Text: Christian Diabl, meinbezirk.at
Wenn sie nicht gerade im Labor steht, bastelt Sr. Maria Ludowika begehrten Weihnachtsschmuck.
Eigentlich will Schwester Maria Ludowika ihren Verkaufsstand schon abbauen, doch immer wieder kommen Leute und möchten den selbst gebastelten Weihnachtsschmuck noch sehen. Es gibt Tücher, Ketten, Wanduhren und Engelsfiguren. Vor allem aber Zwirnknöpfe in allen Farben, Formen und Größen, mit und ohne Engerl, hat die Ordensschwester vor sich ausgebreitet. Die größeren erinnern ein wenig an Traumfänger. Die 69-Jährige ist so etwas wie der heimliche Star des Weihnachtsmarktes im Ordensklinikum Linz Barmherzige Schwestern.
Glück im Unglück
Was man auf den ersten Blick nicht vermutet: Sr. Maria Ludowika bastelt nicht nur, sie arbeitet vor allem im Labor und hat fast 30 Jahre das Labor der Barmherzigen Schwestern in Wien geleitet. Das verdankt sie einem glücklichen Zufall, denn ursprünglich wollte sie Krankenpflegerin werden. Weil sie aber nach einer Operation zwei Jahre nichts Schweres heben durfte, hat ihr die Oberin das Labor vorgeschlagen und da ist Sr.

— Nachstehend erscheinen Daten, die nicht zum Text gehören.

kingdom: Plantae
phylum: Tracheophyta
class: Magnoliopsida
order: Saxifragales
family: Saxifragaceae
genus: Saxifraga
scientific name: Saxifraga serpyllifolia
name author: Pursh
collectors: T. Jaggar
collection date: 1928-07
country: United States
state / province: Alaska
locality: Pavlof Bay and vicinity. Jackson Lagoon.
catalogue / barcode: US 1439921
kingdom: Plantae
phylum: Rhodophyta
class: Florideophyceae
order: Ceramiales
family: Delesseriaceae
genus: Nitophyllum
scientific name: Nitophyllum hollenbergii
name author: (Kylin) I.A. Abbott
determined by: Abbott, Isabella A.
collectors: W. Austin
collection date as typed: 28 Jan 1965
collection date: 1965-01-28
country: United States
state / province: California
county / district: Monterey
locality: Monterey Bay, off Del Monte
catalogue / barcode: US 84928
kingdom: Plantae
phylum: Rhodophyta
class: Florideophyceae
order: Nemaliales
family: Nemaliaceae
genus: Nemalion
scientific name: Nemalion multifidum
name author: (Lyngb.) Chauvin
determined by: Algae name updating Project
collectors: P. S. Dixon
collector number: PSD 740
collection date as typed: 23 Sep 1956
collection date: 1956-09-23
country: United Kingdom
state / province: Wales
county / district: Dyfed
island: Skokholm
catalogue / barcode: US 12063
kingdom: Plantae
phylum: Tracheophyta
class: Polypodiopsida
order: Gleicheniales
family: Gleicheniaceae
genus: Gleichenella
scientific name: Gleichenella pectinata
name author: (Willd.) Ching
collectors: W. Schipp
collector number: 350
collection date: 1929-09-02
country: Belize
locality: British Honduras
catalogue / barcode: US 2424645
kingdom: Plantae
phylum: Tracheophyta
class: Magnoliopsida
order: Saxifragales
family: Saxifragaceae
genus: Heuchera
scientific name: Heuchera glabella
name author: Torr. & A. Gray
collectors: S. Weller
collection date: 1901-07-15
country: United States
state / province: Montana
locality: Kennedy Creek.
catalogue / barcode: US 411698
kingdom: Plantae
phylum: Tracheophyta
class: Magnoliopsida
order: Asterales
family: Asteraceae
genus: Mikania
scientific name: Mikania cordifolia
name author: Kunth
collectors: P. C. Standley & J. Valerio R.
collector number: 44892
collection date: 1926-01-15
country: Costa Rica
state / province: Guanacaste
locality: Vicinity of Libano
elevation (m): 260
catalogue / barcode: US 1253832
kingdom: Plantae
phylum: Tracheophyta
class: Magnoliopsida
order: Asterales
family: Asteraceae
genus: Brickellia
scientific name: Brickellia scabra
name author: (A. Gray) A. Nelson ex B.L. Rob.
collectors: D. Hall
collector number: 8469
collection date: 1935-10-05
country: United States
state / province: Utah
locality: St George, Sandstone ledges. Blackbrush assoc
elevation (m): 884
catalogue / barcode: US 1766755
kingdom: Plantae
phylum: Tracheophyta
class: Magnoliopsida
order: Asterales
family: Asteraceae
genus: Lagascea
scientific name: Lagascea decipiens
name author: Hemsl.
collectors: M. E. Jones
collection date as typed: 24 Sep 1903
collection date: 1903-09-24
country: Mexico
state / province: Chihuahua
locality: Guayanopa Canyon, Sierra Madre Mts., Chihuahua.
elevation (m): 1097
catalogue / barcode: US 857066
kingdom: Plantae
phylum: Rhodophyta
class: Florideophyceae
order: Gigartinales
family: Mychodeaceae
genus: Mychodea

Maria Ludowika dann hängen geblieben. "Technik hat mich schon immer interessiert", sagt sie. Nachdem sie das Diplom am Wiener AKH gemacht hatte, musste sie auch gleich die Laborleitung übernehmen. Den nächsten Karriereschritt lehnte sie jedoch dankend ab. Als nämlich 2010 die Labore aller fünf Krankenhäuser der Vinzenzgruppe zusammengelegt wurden, hätte sie die Gesamtleitung übernehmen sollen und das war der damals 70-Jährigen zu viel: "Das sollen gleich die Jungen übernehmen."
Zu Hause in Linz
In Linz arbeitet sie seitdem 20 Stunden in der Blutabnahme und ist nebenbei Chauffeurin der Schwestern, wofür sie extra den Führerschein nachgemacht hat. Kein Wunder also, dass sie in ihrer Freizeit nicht nur bastelt, sondern gerne mit den anderen Schwestern "eine Runde dreht" oder sie zum Baden an einen See bringt. Ansonsten ist der Tagesablauf im Orden streng geregelt, wenn es auch im Vergleich zu früher viel lockerer zugeht. Dass trotzdem keine jungen Schwestern nachkommen, findet sie schade. "Armut, Ehelosigkeit und Gehorsam: Das ist heute nicht mehr jedermanns Sache", sagt sie.
Entscheidung nie bereut
Ihr Wunsch, in den Orden einzutreten, kam schon früh. Mit 15 hat Marianne Plakolm, wie sie damals hieß, den Bauernhof ihrer Eltern im Mühlviertel verlassen, um im heutigen Sonnenhof als Altenhelferin zu arbeiten. Dort hat sie den Orden der Barmherzigen Schwestern kennengelernt und beschlossen, beizutreten. Die an sich sehr gläubige Familie war zwar nicht wirklich froh darüber, hat sie aber ziehen lassen. Nach drei Jahren in der Ordensausbildung Wien legte sie 1971 das Gelübde ab. Bereut hat sie die Entscheidung nie.
"Wie ein Wunder"
Heute ist Sr. Maria Ludowika die letzte im aktiven Kranken- hausdienst stehende Schwester bei den Barmherzigen Schwestern. 50 bis 70 Patienten nimmt sie jeden Tag das Blut ab. "Die Leute freuen sich, wenn sie mich sehen", sagt sie. Trotz der Erfahrung geht ihr die Arbeit manchmal noch nahe. Da war zum Beispiel ein Siebenjähriger, der aufgrund eines Hirntumors mit verdrehten Augen ganz entsetzlich geschielt hat. Den hat sie im Laufe der Zeit näher kennengelernt. Eines Tages ist er zu ihr gekommen, hat sie mit beiden Augen angesehen und gelächelt. "Das war für mich wie ein Wunder", sagt sie.
Spielzeug für die Kinder
Kindern eine Freude zu bereiten ist auch der Grund für ihre Bastelei. Mit den Erlösen aus dem Weihnachtsschmuck kauft sie Spielzeug für die Kinderstation im Krankenhaus. Die nächste Gelegenheit, ihr etwas abzukaufen, gibt es am 5. Juni bei der Langen Nacht der Kirchen auf dem Domplatz.